── DATA EXTRACT ──

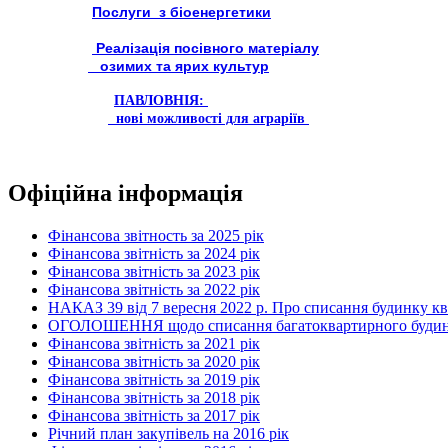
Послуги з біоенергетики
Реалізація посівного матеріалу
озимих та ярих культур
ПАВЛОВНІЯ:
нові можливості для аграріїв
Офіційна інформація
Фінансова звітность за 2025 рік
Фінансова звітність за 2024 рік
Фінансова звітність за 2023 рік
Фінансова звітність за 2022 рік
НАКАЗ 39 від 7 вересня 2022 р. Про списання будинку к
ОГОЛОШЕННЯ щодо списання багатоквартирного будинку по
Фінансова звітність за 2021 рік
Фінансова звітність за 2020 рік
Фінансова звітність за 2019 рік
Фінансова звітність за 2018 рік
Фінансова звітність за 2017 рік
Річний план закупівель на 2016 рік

───

WHAT YOU HAVE TO DO - List every line from the entries above in which "списання" appears.

SOLVED PROBLEM -
НАКАЗ 39 від 7 вересня 2022 р. Про списання будинку к
ОГОЛОШЕННЯ щодо списання багатоквартирного будинку по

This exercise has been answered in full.